1 result for (book:tps5 AND session:843 AND stemmed:love)
[... 9 paragraphs ...]
In dreams you often personify portions of the self. And meet them as if for the first time. Your Mrs. Patterson represents your own love for your fellow men and fellow women (with gentle emphasis), and expresses a deep compassion for the situation of your species at this time.
Those characteristics are set in the form of an elderly woman whose pace bespeaks wisdom. She has no arms. However, her concern, her love and understanding, are seen only in the expression of her eyes and face. She cannot embrace the world, and so she is armless. Her concern and understanding also have a mental quality, as your own deepest feelings in those regards are expressed through art or writing indirectly, rather than through direct contact with others.
[... 19 paragraphs ...]
(A note: I must write that not only was I surprised that Seth opened the session with an analysis of the dream, but that I was even more surprised with the generous connotations he ascribed to it: I may love my fellow man, but often times feel that that feeling is compromised by events in our world, even though I fully acknowledge my own part in helping create that world in the most intimate detail. Seth’s interpretation of my feelings may be too generous. He may also be taking the larger view, as Jane often says he does. On that basis his material may very well express the content of that dream; from that wider viewpoint, I would feel the compassion he describes more openly. Perhaps it’s all another reflection of that curious dichotomy I’ve often felt: One may rail against the world in general, and the behavior of its individuals in particular. Yet as one gets to know each of the individuals in his or her world in particular, it becomes more and more difficult to blame them for the state of the world, or much else for that matter: One becomes too enmeshed with their individuality and humanness. An understanding on a more personal level of the forces in their lives that push and pull them in often conflicting directions makes it very difficult to actively blame people for very much on an individual basis....)
[... 2 paragraphs ...]
Such systems distort the very nature of idealism by placing the ideal in such an exalted position that it can never be attained, for by giving up the self you have you are to attain instead a wholly pure, wholly loving, idealized, spiritual self. This self will love each other fellow being without reservations, distinctions, or judgment. This self is to miraculously appear as the old self is annihilated. The “annihilation” is accomplished by turning the will over to the authority. To act contrary to your own wishes or inclinations is considered a virtue. You are told not to make decisions, and to give yourself completely to the system of the cult.
[... 2 paragraphs ...]
The fundamentalist Christian groups, for all of their fanaticism, at least offer some kind of temporary relief for their believers; they are “saved” through prayer and good works. Many other sects, however, offer no such comfort, as for example the Guyana group. The concentration upon self-betrayal and worldly corruption offers no escape. Expression becomes meaningless under such conditions, not trusting the structure of the self, then the self’s expression is denied. It is feared. Yet the new self never comes—not the promised, overly idealized self that feels a godly love without distinctions. And all good works appear meaningless in the terribly exaggerated picture painted of social and world events.
[... 1 paragraph ...]
Such groups frown upon the questioning mind. They stress love of mankind, while at the same time cutting down on strong personal affiliations of a loving nature, so that love itself cannot seek its expression in concrete terms. Yet human love specifies, makes distinctions. It focuses with uncanny brilliance upon one individual. Such groups try to defuse that new [true?] focusing. They preach of love while allowing any given individual to love no particular person, and by forcing each individual to cut any bonds of love previously established.
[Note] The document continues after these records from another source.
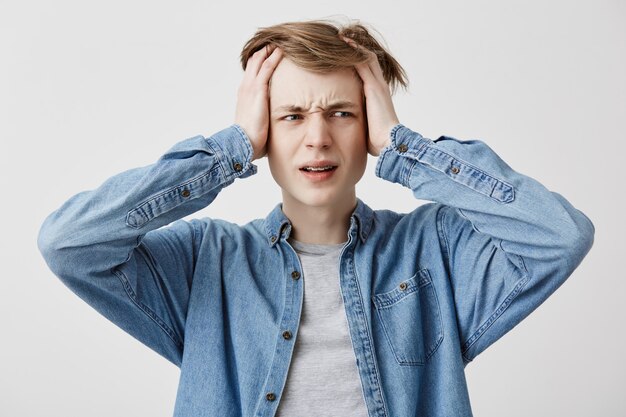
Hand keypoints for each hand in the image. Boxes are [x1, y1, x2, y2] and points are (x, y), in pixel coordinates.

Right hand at [234, 45, 283, 160]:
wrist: (242, 143)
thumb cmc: (250, 138)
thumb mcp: (255, 122)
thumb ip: (261, 115)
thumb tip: (270, 120)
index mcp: (244, 94)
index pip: (252, 71)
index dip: (261, 60)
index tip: (271, 53)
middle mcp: (245, 87)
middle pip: (255, 61)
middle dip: (266, 51)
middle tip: (277, 43)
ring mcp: (250, 87)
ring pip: (260, 61)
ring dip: (270, 50)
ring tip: (281, 42)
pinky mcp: (258, 90)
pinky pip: (266, 68)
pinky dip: (273, 58)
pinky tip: (281, 51)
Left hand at [341, 36, 399, 155]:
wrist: (389, 141)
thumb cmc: (377, 139)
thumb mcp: (367, 125)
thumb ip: (360, 119)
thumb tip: (349, 126)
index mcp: (378, 95)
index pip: (369, 72)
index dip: (358, 61)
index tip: (345, 55)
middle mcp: (380, 86)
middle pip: (369, 60)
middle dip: (356, 50)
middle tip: (343, 41)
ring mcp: (378, 85)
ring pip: (367, 58)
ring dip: (355, 47)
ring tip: (342, 38)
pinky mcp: (373, 87)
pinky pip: (364, 63)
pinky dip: (355, 53)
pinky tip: (345, 45)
Such people can love no one. All must be pretense. You are given your powers of decision for a reason. You are given the self that you know for a reason. Through fulfilling that self, through following your natural inclinations and desires, you will discover a spiritual and psychic fulfillment. You will expand yourself.
[... 5 paragraphs ...]
The husband does not want it to seem that he is giving up too soon, however, which he seems to think would involve a loss of face. She is aware of her children, yet likes to appear younger than they are now for her own loving amusement.